The obvious answer is “sharia”: the body of jurisprudence laid down in the first three centuries after the death of Mohammed. Sharia is based on the Koran and the sunna (the authenticated sayings of Mohammed, as recorded in the hadith, plus the deeds of the Mohammed, as described by authenticated witnesses), and was later elaborated into precise legal codes.
This answer may seem obvious to you and me, but it isn’t obvious to everybody else. A couple of weeks ago I posted an email by a progressive Israeli named Adam Keller, who objected to the “racist” views of Geert Wilders and said that the Dutch politician was not welcome in Israel.
Most readers have long since tired of the comment thread on that post — which now has more than 140 comments, and is still going — so the exchange that went on there tonight is probably going unread by all but a few.
Mr. Keller returned to the fray to offer this, concerning Islamic countries:
There is very often some vague and ambiguous reference to Sharia - which does NOT mean that Sharia is the law.
I’d been staying out of the argument there, but I had to jump in on this one, because his statement is simply incorrect.
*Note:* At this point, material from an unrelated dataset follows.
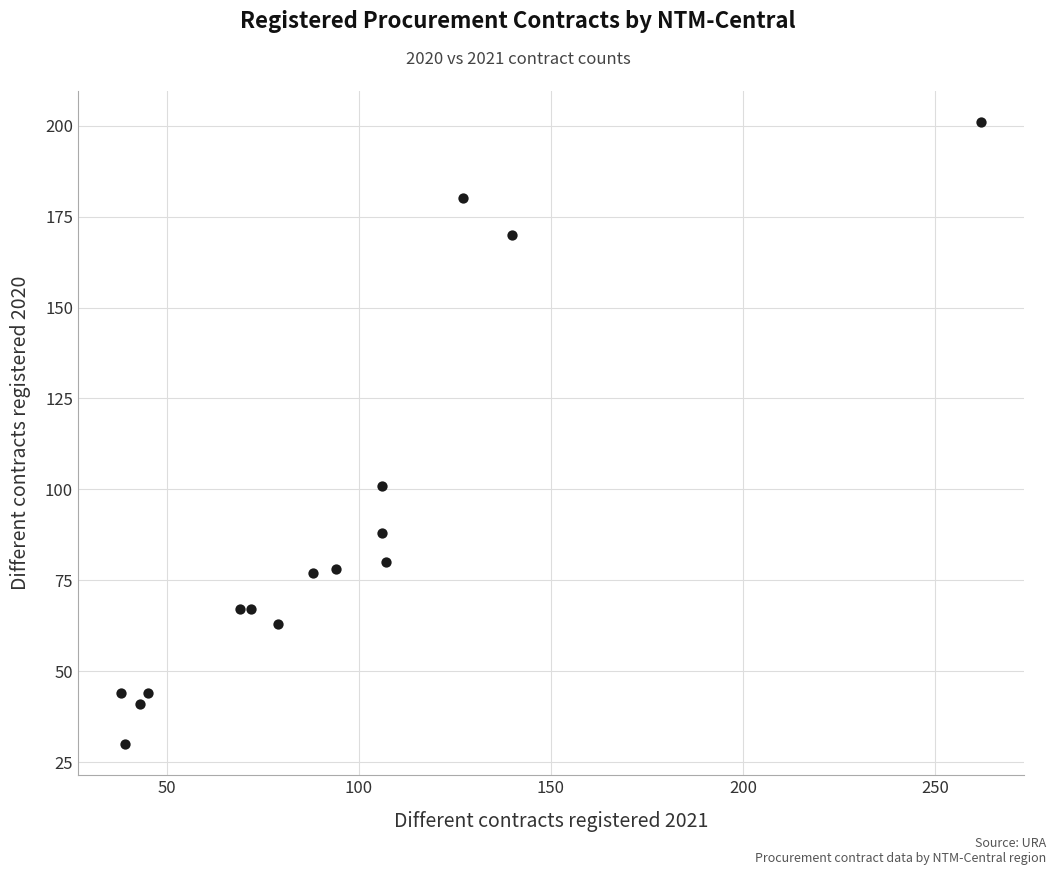

What is the range of X values (max minus min)?

224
The idea that most Muslim countries do not really observe Islamic law is a fairly common misapprehension, so it’s important to set the record straight. Here’s my reply to Mr. Keller:
Actually, you are mistaken here. The facts don’t support your statement; they refute it.
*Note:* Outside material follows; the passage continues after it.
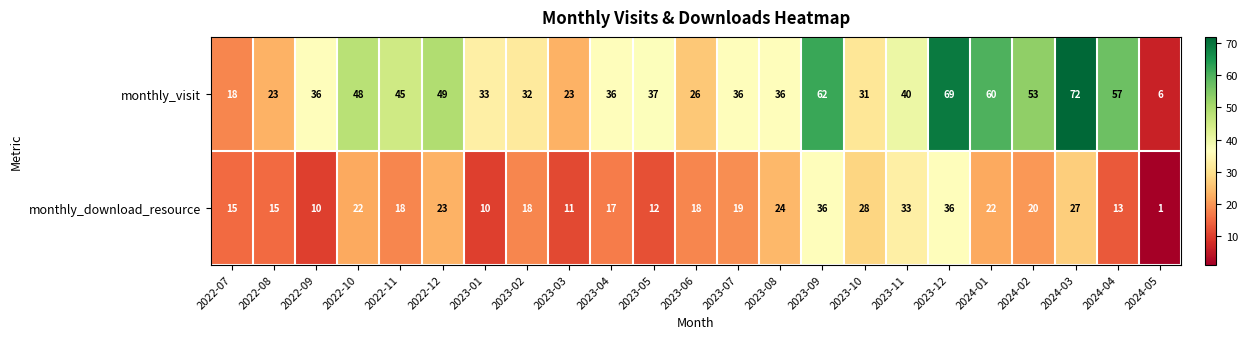

What is the difference between the monthly_download_resource values at 2022-07 and 2022-10?

7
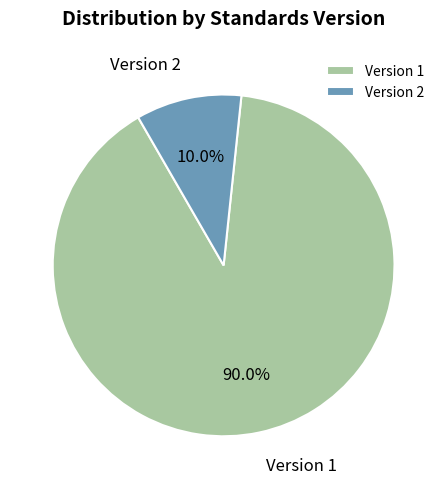

Between Version 1 and Version 2, which is larger?

Version 1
You have evidently failed to research your case before making this assertion.
I’ll give you some major examples of the “law of the land” from various Muslim countries:
Article 3 [Islam] Section 2 of the Syrian Constitution
Islamic jurisprudence is a main source of legislation.
Chapter 1 Articles 2 and 106 of the Jordanian Constitution:
Islam is the religion of the State and Arabic is its official language.
The Shari’a Courts shall in the exercise of their jurisdiction apply the provisions of the Shari’a law.
Chapter 1, Article 7 of the Saudi Constitution
Government in Saudi Arabia derives power from the Holy Koran and the Prophet’s tradition.
Part 1, Article 2 of the Egyptian Constitution
Islamic jurisprudence is the principal source of legislation.
From the Constitution of Iraq (written by the United States):
Section One, Article 2:
First: Islam is the official religion of the State and it is a basic source of legislation:
(a) No law can be passed that contradicts the undisputed rules of Islam.
From the Constitution of Afghanistan (written by the United States):
Article 2 [Religions]:
(1) The religion of the state of the Islamic Republic of Afghanistan is the sacred religion of Islam.
Article 3 [Law and Religion]:
In Afghanistan, no law can be contrary to the beliefs and provisions of the sacred religion of Islam.
What is “vague and ambiguous” about the above examples?
As you can see, sharia is codified as the law of the land in these countries. And, in case you think that “Islamic jurisprudence” or “the undisputed rules of Islam” do not refer to sharia, think again: Islam does not recognize any “jurisprudence” or “undisputed rules” besides sharia; those are in fact the precise definition of sharia.
I don’t have the constitutions of other Islamic countries to hand — and does Yemen even have a constitution? — but I have no reason to suspect they are much different from the examples given above, with the obvious exception of Turkey.
What kind of law do you think is the law of the land in Iran?
You’re out on a limb here. Do you want to saw it off, or shall I?
If the enforcement of sharia is less than perfect in Muslim countries — and places such as Egypt and Syria are notoriously corrupt in their jurisprudence — it is because prosecutors and judges fail to observe their own laws.
This is why the Muslim Brotherhood has gained such a foothold in these countries. The members of Al Ikhwan al-Muslimeen are reformers: they want to return their nations to the letter of the law — Islamic law.
The Brotherhood considers the current regimes in the Middle East to be illegitimate despots and tyrants, usurpers who have driven their countries away from the path of true Islam and into error and blasphemy. They demand a return to the Caliphate, in which Muslims will be governed justly according to the word of Allah.
They insist that their rulers obey the law of the land — sharia.